I'd always gotten nervous before a show, felt that twisting in my gut and beat of my heart in my ears, the tingle in my fingers and toes that only came with the thrill of performing.

And it wasn't unusual for me to search the crowd for faces I recognised. My friends, maybe sometimes my mum or my sister. People cheering me on.

I'd searched for Riley's face in the audience for a long time, I think. Years, even. When I was seventeen, I'd look out in hopes that maybe she would turn up after one of the many invites I extended to her, only to feel disappointed each time when I never found her.

And then when school was over, and I didn't know where she was, I thought maybe, just maybe, she'd stumble into a pub or beer garden that we were playing in by accident and she'd just be there, watching.

That time she really had turned up, with Kyle behind her, I'd felt sick to my stomach. I couldn't feel happy that she was there, because I was too busy trying to be angry at her. It clouded my vision, stopped me from bathing in the elation that she'd finally made it to one of my shows.

Then, tonight, when I'd hung my guitar around my neck, and tried to blow away my nerves before I stepped up to the microphone, for once I hadn't even been looking for her.

I hadn't seen her at all, for three months now, despite us sharing the same friend group.

She never met Lucy from work to stroll down the canal. She never turned up to Sarah and Mitch's house if she knew I'd be there. I hadn't even passed her in the street, until the other night.

I'd lied to her when I said I couldn't find a parking space on Niall and Louis' street. I hadn't even looked for one. Instead, I'd parked at the end of hers, in a pathetic hope that I'd get a glance at her. But then I got more than that, she'd literally walked right into my path.

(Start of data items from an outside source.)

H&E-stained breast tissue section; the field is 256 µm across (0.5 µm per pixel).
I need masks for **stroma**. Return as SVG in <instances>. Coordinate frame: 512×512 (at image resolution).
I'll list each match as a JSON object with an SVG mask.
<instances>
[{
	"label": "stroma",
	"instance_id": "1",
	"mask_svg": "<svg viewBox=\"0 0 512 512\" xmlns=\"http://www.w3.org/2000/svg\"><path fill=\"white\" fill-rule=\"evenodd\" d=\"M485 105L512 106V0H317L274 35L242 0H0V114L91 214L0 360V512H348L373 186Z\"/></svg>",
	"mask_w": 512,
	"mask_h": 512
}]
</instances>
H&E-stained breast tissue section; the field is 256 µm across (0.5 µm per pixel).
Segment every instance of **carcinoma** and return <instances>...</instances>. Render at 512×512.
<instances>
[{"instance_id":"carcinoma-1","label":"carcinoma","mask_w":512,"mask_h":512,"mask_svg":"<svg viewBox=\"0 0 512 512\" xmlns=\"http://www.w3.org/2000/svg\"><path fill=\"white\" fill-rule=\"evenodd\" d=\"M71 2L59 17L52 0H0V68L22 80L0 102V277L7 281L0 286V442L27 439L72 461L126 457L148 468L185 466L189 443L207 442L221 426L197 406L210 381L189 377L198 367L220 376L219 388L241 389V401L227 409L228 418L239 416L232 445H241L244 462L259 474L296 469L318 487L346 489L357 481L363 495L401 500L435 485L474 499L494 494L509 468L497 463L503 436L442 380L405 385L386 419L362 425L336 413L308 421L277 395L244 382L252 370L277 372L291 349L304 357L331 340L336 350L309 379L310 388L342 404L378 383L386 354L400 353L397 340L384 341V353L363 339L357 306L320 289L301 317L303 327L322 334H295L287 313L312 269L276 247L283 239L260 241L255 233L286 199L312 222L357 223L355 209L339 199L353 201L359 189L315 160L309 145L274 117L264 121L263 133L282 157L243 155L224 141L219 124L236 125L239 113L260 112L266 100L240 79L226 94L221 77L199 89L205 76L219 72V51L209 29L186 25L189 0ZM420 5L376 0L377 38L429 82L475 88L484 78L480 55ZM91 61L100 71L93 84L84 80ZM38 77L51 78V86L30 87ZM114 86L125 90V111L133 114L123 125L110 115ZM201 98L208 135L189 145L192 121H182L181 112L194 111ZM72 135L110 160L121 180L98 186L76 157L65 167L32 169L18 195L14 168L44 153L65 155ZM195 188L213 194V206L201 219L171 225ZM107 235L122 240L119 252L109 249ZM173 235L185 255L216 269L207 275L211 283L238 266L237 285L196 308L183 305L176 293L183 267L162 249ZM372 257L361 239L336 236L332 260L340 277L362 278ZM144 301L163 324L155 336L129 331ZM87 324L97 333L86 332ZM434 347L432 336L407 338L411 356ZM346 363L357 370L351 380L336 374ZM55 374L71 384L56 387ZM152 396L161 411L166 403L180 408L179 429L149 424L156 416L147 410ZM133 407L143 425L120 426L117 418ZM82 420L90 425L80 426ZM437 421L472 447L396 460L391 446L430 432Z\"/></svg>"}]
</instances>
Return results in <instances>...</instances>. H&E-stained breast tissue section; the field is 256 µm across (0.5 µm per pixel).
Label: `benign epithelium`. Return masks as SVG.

And Jesus, she looked so good.

Her hair was lighter and kind of frizzy from working in the kitchen with Niall, and her face was tired and clear of make up but she'd never looked so happy. Content. Whole.

I'd tried not to let my eyes rake down her hips, her legs, but it was hard not to admire the way her body had changed as well. Stronger, filled with curves that had never been there before.

It was incredibly difficult, not to catch the plumpness of her lips and remember that night we had together; but even when I did think about that night, and the morning that followed, it had mostly just filled me with sadness and regret.

Not for holding her and kissing her and watching her come undone around me, but because it should never have happened the way it did. Through pure selfishness. We took from each other, the last thing we had left, because there was nothing else to take after that.

So when, tonight, I introduced myself and the band, and I looked out into the sea of faces, I found hers straight away.

Stood at the back, Krish and Lucy and the others from the market at her side, and I couldn't breathe.

I stood frozen, my ears ringing, until I realised that despite how it felt, she wasn't the only person in the room and I had a show to play.

I played through a haze, on autopilot, beads of sweat rolling down my spine as I sung and tried to pretend that I wasn't singing only to her.

Not all of the songs we'd written as a band were about her, because that would have been kind of obsessive and weird, but a lot of them were.

About the girl she was at school. The girl she was when she left and my heart was broken and I told myself I never wanted to see her again. It was a lie. Always a lie.